3. Can you reach the service port?

kubectl exec -it <pod-name> -n <namespace> -- wget -qO- http://<service-name>:<port>/healthz
# Or with curl if available:
kubectl exec -it <pod-name> -n <namespace> -- curl -s http://<service-name>:<port>/healthz

4. Is the target pod actually listening?

kubectl exec -it <target-pod> -n <namespace> -- ss -tlnp

Verify the targetPort on the Service matches the port the container is actually listening on.

5. Check for network policies blocking traffic:

kubectl get networkpolicies -n <namespace>

If network policies exist and do not explicitly allow the traffic, it will be silently dropped.

Common Mistakes#

  • Wrong selector.
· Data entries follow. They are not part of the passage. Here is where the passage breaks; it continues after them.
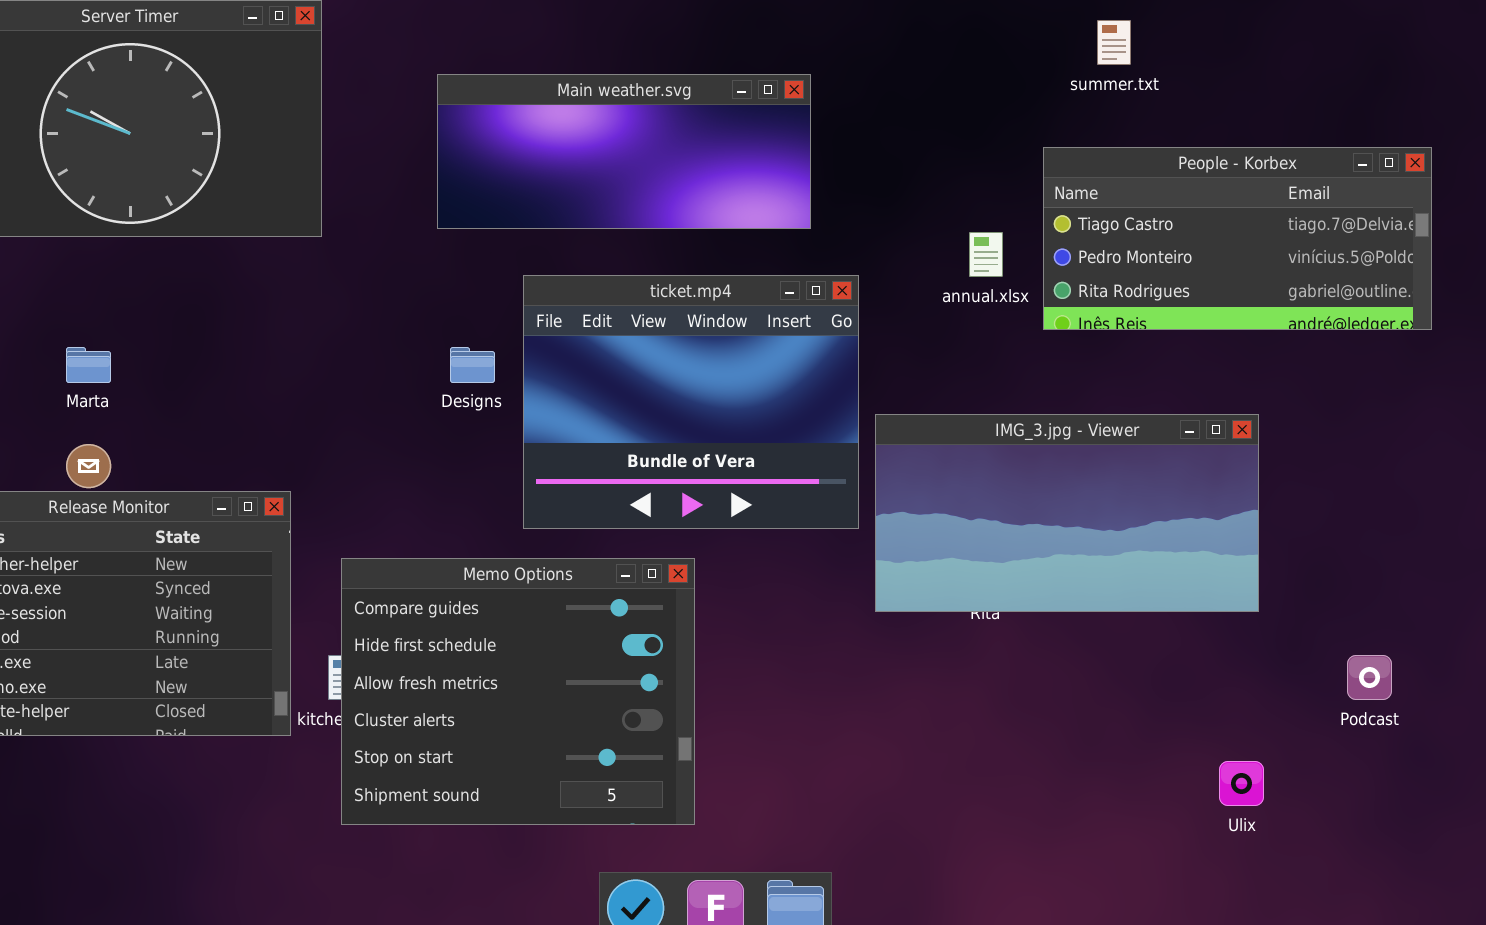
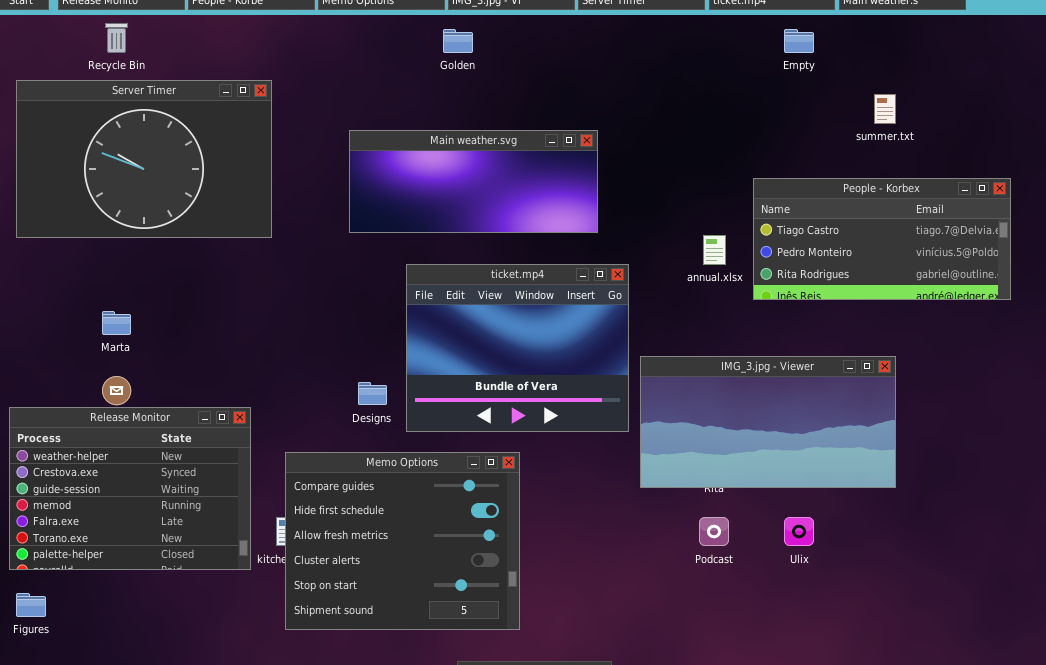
summer.txt: [1097,20,1131,65] -> [874,94,896,124], moved
Designs: [450,347,495,383] -> [358,382,387,405], moved
Podcast: [1347,655,1392,700] -> [699,517,729,546], moved
Ulix: [1219,761,1264,806] -> [784,517,814,546], moved

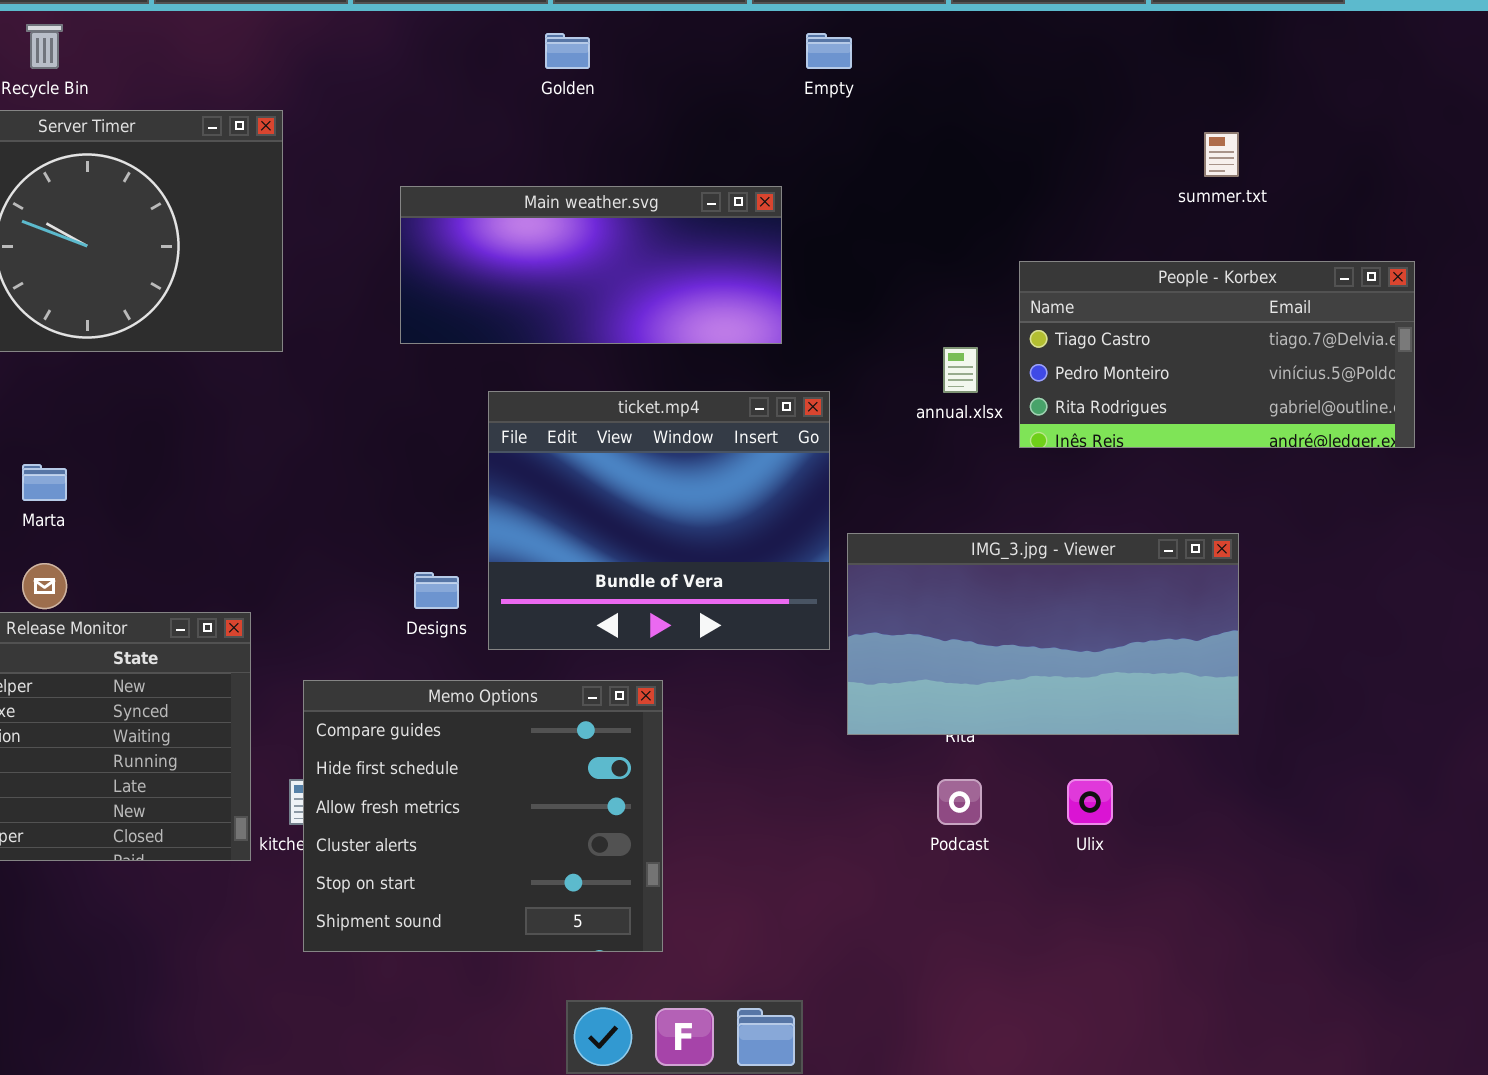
Empty: [784,29,814,53] -> [806,33,852,69], moved

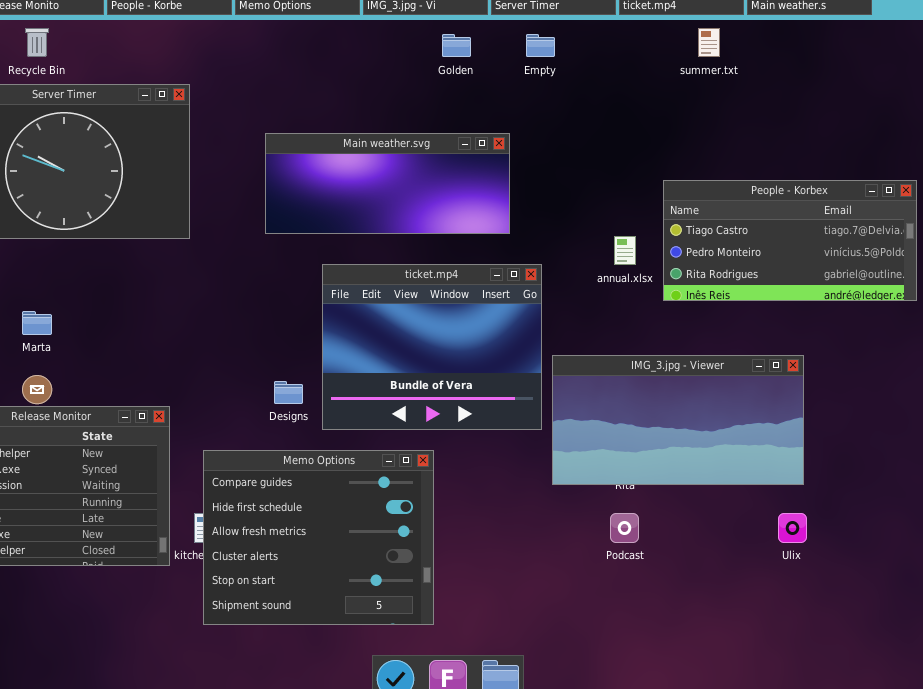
Golden: [545,33,590,69] -> [442,34,471,57], moved
summer.txt: [1204,132,1239,177] -> [698,28,720,57], moved
Ulix: [1067,779,1113,825] -> [778,513,807,543], moved

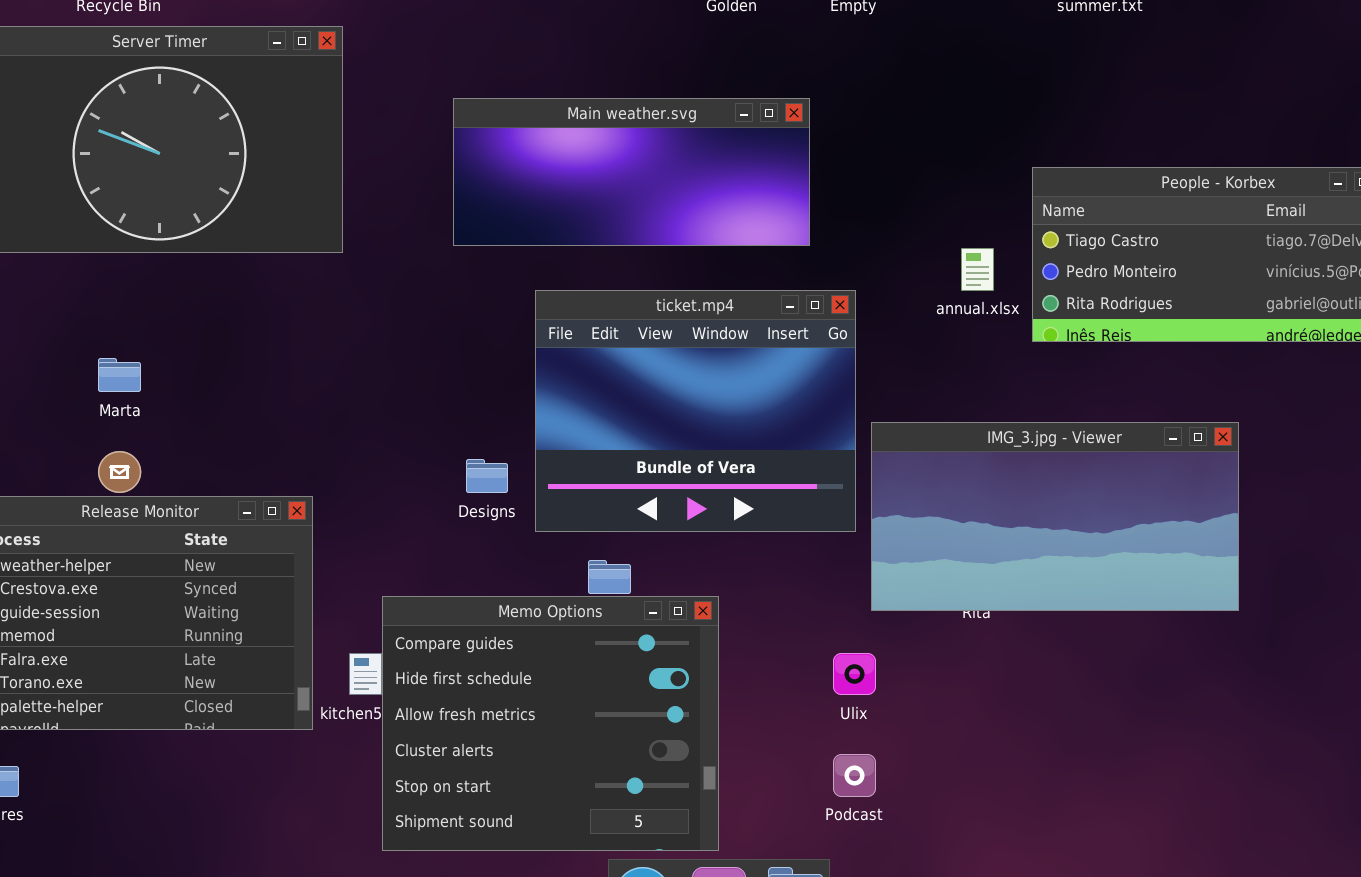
Memo Options: [203,450,434,625] -> [382,596,719,851], moved
Podcast: [610,513,639,543] -> [833,754,876,797], moved
Ulix: [778,513,807,543] -> [833,653,876,695], moved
The service selector must match pod labels exactly. Labels on the Deployment do not count – it is the template.metadata.labels that matters.
  • Port vs targetPort confusion. port is what consumers use. targetPort is what the container listens on. They do not have to be the same.
  • Cross-namespace without qualification. curl api-backend:8080 works in the same namespace. From another namespace you need curl api-backend.production:8080.
  • LoadBalancer pending on bare metal. Without a cloud provider or MetalLB, LoadBalancer services never get an external IP. Use NodePort or set up MetalLB.
  • Headless service with session affinity. sessionAffinity has no effect on headless services since there is no proxy – the client connects directly to pod IPs.